Some of these opportunities could be found in China’s ‘new economy’ sectors such as technology, healthcare, and consumer goods and services which were the sectors that benefitted the most from the rise in income, living standards and ongoing expansion of China’s middle and upper classes, the firm said.

“Wealthier consumers will favour services such as education, travel and luxury goods. We are already seeing upmarket European fashion brands such as Prada and Gucci opening up in China at a rapid rate. The nation’s wealth is beckoning offshore investment,” VanEck’s managing director and head of Asia Pacific, Arian Neiron, said.

“China alone accounts for 39% of global growth and its share of economic activity is rising as the nation’s population of around 1.5 billion people will keep growing and consuming. China will inevitably overtake the US as the world’s largest economy.”

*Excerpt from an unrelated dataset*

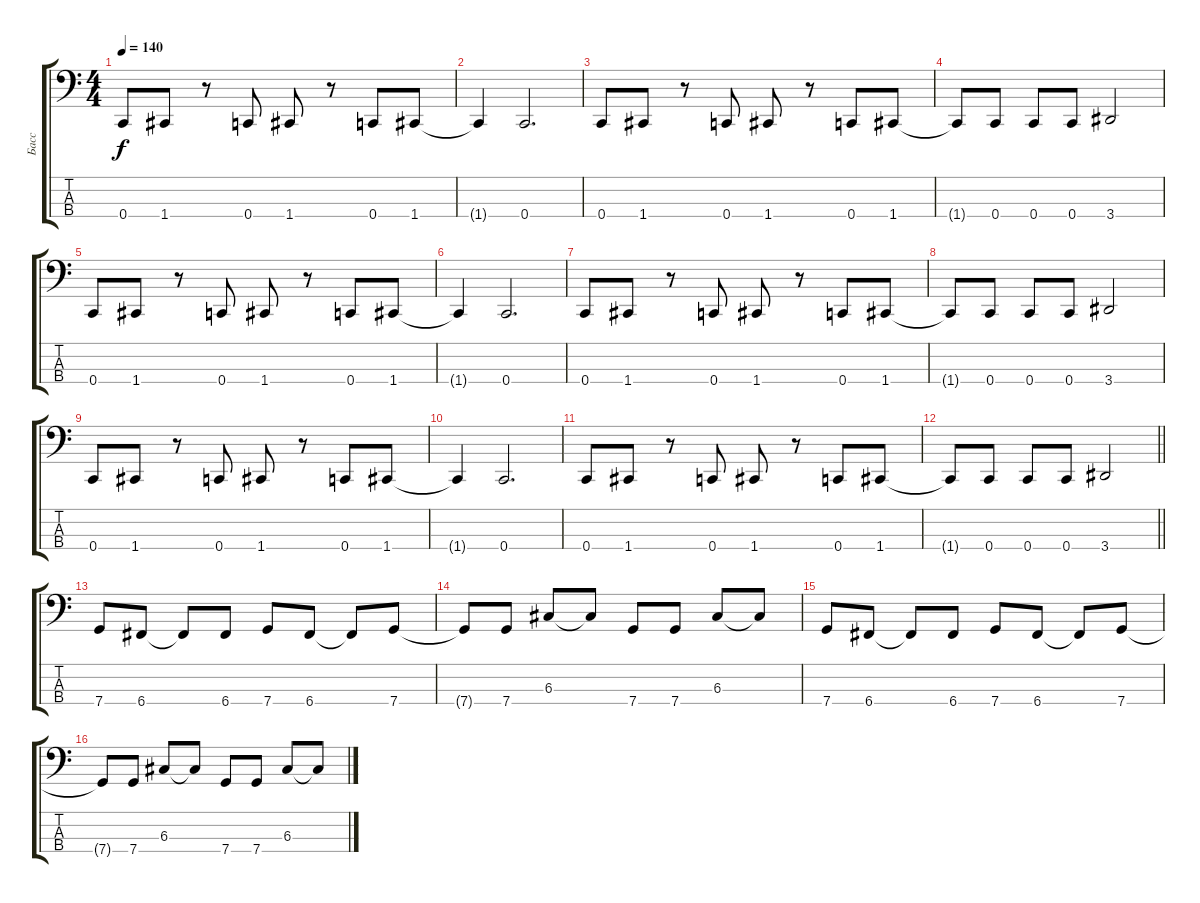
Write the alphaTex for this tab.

At the same time, the opportunities to invest in china A-shares were heavily limited to only a handful of Australian institutional investors, who had the necessary approvals from the Chinese Government authorities to invest directly in the domestic China markets.

“These opportunities should not be missed. An investment in China A-shares gives investors access to China’s technology, healthcare, consumer discretionary and consumer staples sectors which are growing in importance with local companies reaping greater earnings,” Neiron said.

“We believe China’s ‘new economy’ to be one of the greatest potential sources of investment returns over the medium to long term.”